Sri Lankan murder suspect eligible for protection visa in Australia
A Sri Lankan man who came to Australia by boat has been found to be eligible for a protection visa, although he is suspected of murder in his home country.
The man, 36, who fled Sri Lanka while on bail, lied in his protection visa application, saying he was not aware of any investigation that could lead to him being charged.
Sri Lanka’s Criminal Investigation Department wrote to the Australian Federal Police in April 2013, saying he was a murder suspect and a warrant had been issued, a tribunal heard.
The man, a Sri Lankan Tamil, initially claimed he had fled Sri Lanka after being in hiding for a year, after being tortured and beaten by members of the Criminal Investigation Department.
But he gave another account after he became aware Australian authorities knew of criminal proceedings against him in Sri Lanka, the Administrative Appeals Tribunal heard.
The man had been arrested, accused of the murder of a pregnant woman who disappeared in 2009, held in custody for weeks and then released.
The man, who denied committing the murder, said he was being implicated in the murder because of his past complaints about the alleged illegal takeover of his land.
He said he was tortured by the CID for four days before he was forced to sign a confession in Sinhalese, which he could not understand.
He said he then spent 18 months in jail before being granted bail and had reported daily for almost two years before leaving Sri Lanka illegally by boat in May, 2012.
After his arrival in Australia he was held in detention and during two interviews he did not tell Immigration officials he had been held in custody and tortured in Sri Lanka.
He feared if he was sent back he would be tortured, given an unfair trial and executed.
Immigration refused his protection visa application in 2013, finding serious reasons for considering he had committed “a serious non-political crime’’ before coming to Australia.

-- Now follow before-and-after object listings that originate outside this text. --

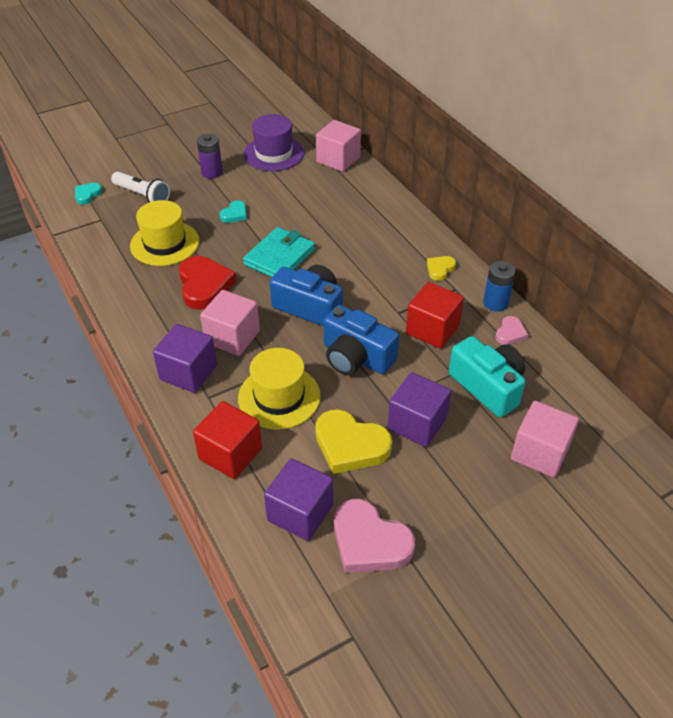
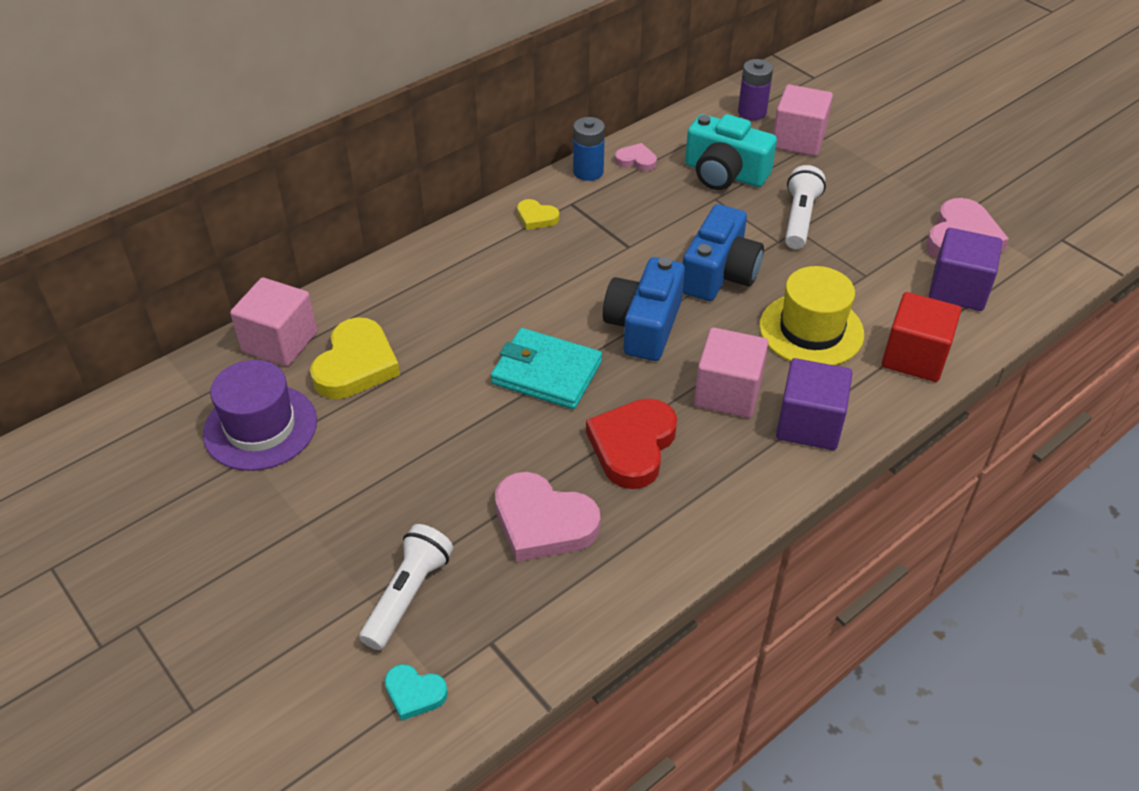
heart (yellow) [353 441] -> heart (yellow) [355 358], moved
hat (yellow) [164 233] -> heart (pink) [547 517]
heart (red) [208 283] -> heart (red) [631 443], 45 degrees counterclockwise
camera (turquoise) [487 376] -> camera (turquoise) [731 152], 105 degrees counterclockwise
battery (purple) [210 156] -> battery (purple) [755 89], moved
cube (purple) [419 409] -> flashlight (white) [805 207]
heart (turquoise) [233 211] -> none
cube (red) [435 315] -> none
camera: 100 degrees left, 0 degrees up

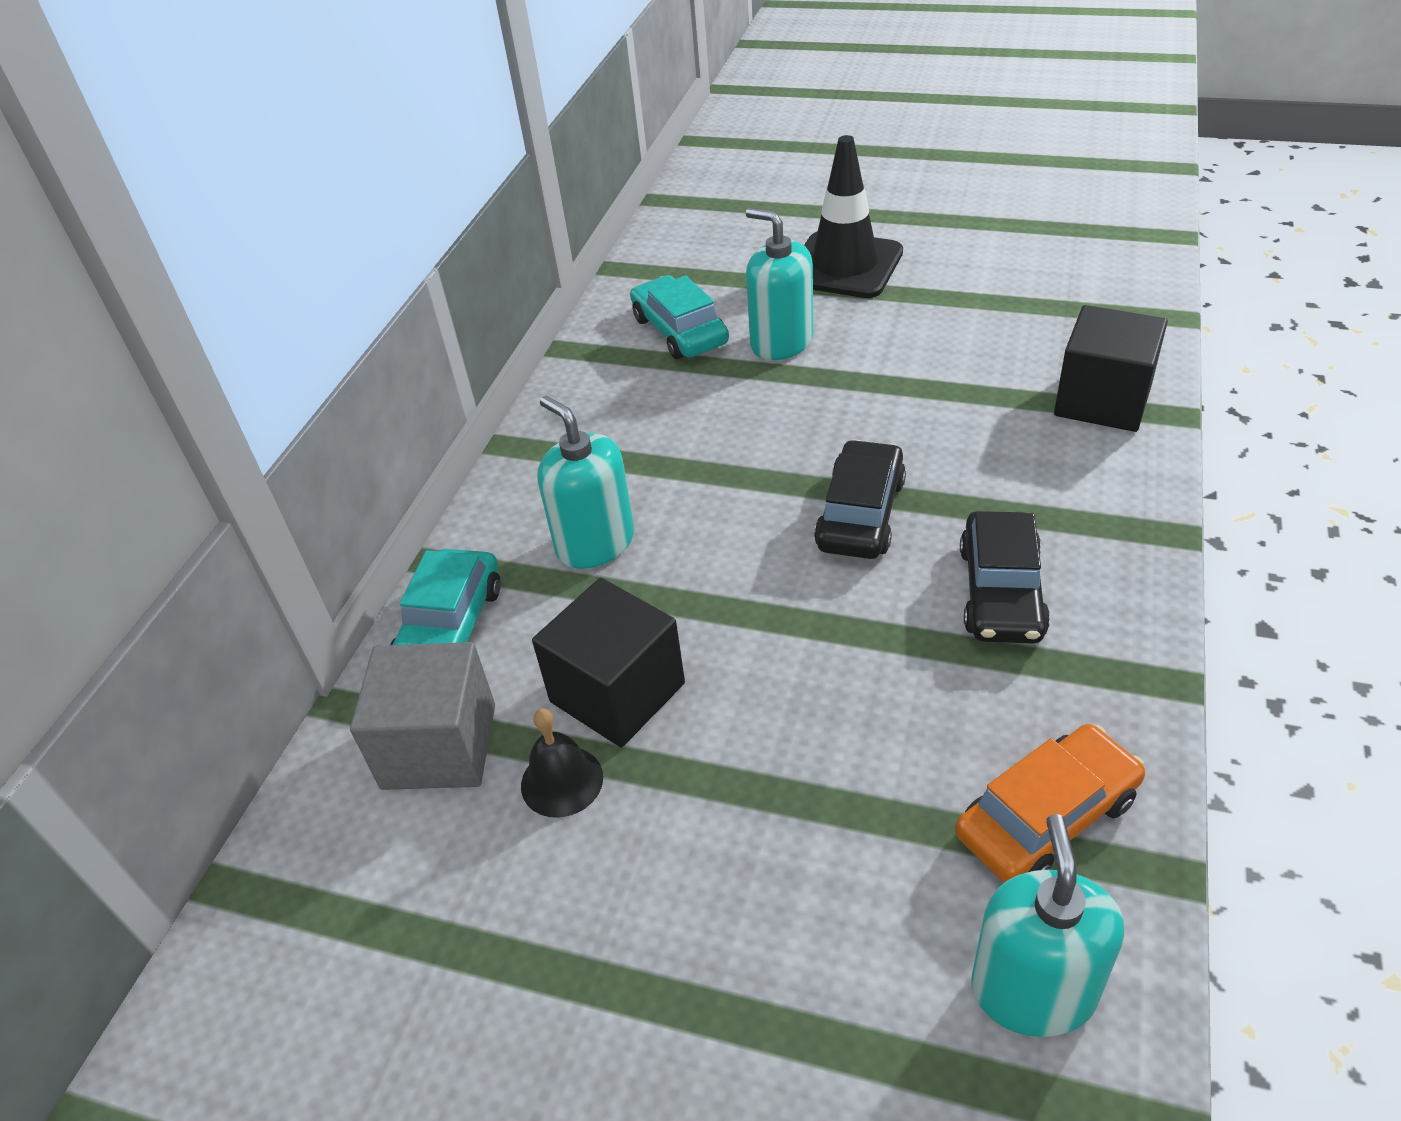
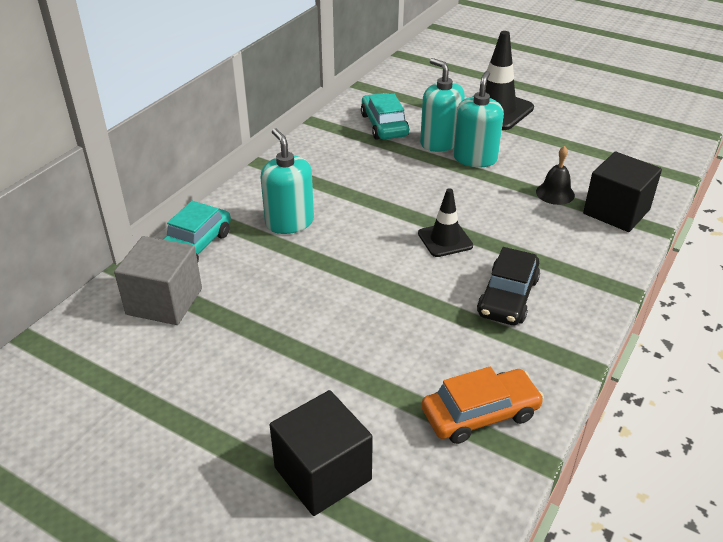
cube (black) [608 662] -> cube (black) [321 453], moved
car (black) [860 499] -> traffic cone (black) [445 222]
soap dispenser (turquoise) [1048 925] -> soap dispenser (turquoise) [478 119], moved
bell (black) [562 763] -> bell (black) [555 175], moved
camera: 10 degrees right, 5 degrees down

But Tribunal Deputy President James Constance said he was not satisfied that the man had actually been charged with murder and he accepted his claims about his treatment in Sri Lanka.
He said the man’s lies did not prove he had committed the murder and there had been no evidence of murder since the woman disappeared.
“In my view, the evidence falls far short of establishing ‘serious reasons’ for considering that the applicant committed murder,’’ Mr Constance said.
He set aside the refusal of the protection visa and sent his application back to the Minister, Courier Mail reports.